● PROBLEM STATEMENT
Nothing in the records may be dropped. Retype them all exactly.

● SUPPLIED MATERIAL
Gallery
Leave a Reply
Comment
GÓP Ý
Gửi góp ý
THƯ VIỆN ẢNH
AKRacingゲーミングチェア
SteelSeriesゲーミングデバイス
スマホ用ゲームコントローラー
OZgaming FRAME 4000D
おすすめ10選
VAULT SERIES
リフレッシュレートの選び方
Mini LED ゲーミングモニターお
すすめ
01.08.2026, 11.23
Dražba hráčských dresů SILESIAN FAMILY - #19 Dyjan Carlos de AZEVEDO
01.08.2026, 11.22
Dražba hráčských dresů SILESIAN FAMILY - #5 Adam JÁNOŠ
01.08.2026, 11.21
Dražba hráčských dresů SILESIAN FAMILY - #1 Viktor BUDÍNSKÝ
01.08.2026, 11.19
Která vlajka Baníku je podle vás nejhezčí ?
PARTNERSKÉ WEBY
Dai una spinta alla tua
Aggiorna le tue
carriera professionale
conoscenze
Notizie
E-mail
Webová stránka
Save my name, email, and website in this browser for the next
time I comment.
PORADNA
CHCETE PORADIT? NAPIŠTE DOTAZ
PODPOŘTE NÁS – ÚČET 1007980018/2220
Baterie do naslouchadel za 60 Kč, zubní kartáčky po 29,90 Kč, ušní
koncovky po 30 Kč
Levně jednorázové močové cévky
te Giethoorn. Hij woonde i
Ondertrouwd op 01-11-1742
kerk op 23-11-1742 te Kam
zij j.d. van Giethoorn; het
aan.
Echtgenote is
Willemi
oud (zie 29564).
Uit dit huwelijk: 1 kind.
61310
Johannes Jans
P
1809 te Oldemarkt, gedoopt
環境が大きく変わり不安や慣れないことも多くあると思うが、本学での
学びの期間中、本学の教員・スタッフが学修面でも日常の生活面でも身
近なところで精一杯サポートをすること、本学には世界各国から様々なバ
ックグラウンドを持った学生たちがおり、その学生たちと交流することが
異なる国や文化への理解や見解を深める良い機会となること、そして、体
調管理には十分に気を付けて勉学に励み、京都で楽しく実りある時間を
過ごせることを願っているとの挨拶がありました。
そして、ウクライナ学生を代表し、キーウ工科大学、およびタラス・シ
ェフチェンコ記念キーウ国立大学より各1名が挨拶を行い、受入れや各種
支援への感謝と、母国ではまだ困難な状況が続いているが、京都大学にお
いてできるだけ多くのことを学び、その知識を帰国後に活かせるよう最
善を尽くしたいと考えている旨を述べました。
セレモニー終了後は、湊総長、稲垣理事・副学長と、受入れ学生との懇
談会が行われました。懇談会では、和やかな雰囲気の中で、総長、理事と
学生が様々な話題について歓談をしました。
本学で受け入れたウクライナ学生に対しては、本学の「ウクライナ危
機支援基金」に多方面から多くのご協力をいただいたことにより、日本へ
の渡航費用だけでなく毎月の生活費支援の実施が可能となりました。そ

● TASK OUTPUT
Gallery
Leave a Reply
Comment
GÓP Ý
Gửi góp ý
THƯ VIỆN ẢNH
AKRacingゲーミングチェア
SteelSeriesゲーミングデバイス
スマホ用ゲームコントローラー
OZgaming FRAME 4000D
おすすめ10選
VAULT SERIES
リフレッシュレートの選び方
Mini LED ゲーミングモニターお
すすめ
01.08.2026, 11.23
Dražba hráčských dresů SILESIAN FAMILY - #19 Dyjan Carlos de AZEVEDO
01.08.2026, 11.22
Dražba hráčských dresů SILESIAN FAMILY - #5 Adam JÁNOŠ
01.08.2026, 11.21
Dražba hráčských dresů SILESIAN FAMILY - #1 Viktor BUDÍNSKÝ
01.08.2026, 11.19
Která vlajka Baníku je podle vás nejhezčí ?
PARTNERSKÉ WEBY
Dai una spinta alla tua
Aggiorna le tue
carriera professionale
conoscenze
Notizie
E-mail
Webová stránka
Save my name, email, and website in this browser for the next
time I comment.
PORADNA
CHCETE PORADIT? NAPIŠTE DOTAZ
PODPOŘTE NÁS – ÚČET 1007980018/2220
Baterie do naslouchadel za 60 Kč, zubní kartáčky po 29,90 Kč, ušní
koncovky po 30 Kč
Levně jednorázové močové cévky
te Giethoorn. Hij woonde i
Ondertrouwd op 01-11-1742
kerk op 23-11-1742 te Kam
zij j.d. van Giethoorn; het
aan.
Echtgenote is
Willemi
oud (zie 29564).
Uit dit huwelijk: 1 kind.
61310
Johannes Jans
P
1809 te Oldemarkt, gedoopt
環境が大きく変わり不安や慣れないことも多くあると思うが、本学での
学びの期間中、本学の教員・スタッフが学修面でも日常の生活面でも身
近なところで精一杯サポートをすること、本学には世界各国から様々なバ
ックグラウンドを持った学生たちがおり、その学生たちと交流することが
異なる国や文化への理解や見解を深める良い機会となること、そして、体
調管理には十分に気を付けて勉学に励み、京都で楽しく実りある時間を
過ごせることを願っているとの挨拶がありました。
そして、ウクライナ学生を代表し、キーウ工科大学、およびタラス・シ
ェフチェンコ記念キーウ国立大学より各1名が挨拶を行い、受入れや各種
支援への感謝と、母国ではまだ困難な状況が続いているが、京都大学にお
いてできるだけ多くのことを学び、その知識を帰国後に活かせるよう最
善を尽くしたいと考えている旨を述べました。
セレモニー終了後は、湊総長、稲垣理事・副学長と、受入れ学生との懇
談会が行われました。懇談会では、和やかな雰囲気の中で、総長、理事と
学生が様々な話題について歓談をしました。
本学で受け入れたウクライナ学生に対しては、本学の「ウクライナ危
機支援基金」に多方面から多くのご協力をいただいたことにより、日本へ
の渡航費用だけでなく毎月の生活費支援の実施が可能となりました。そ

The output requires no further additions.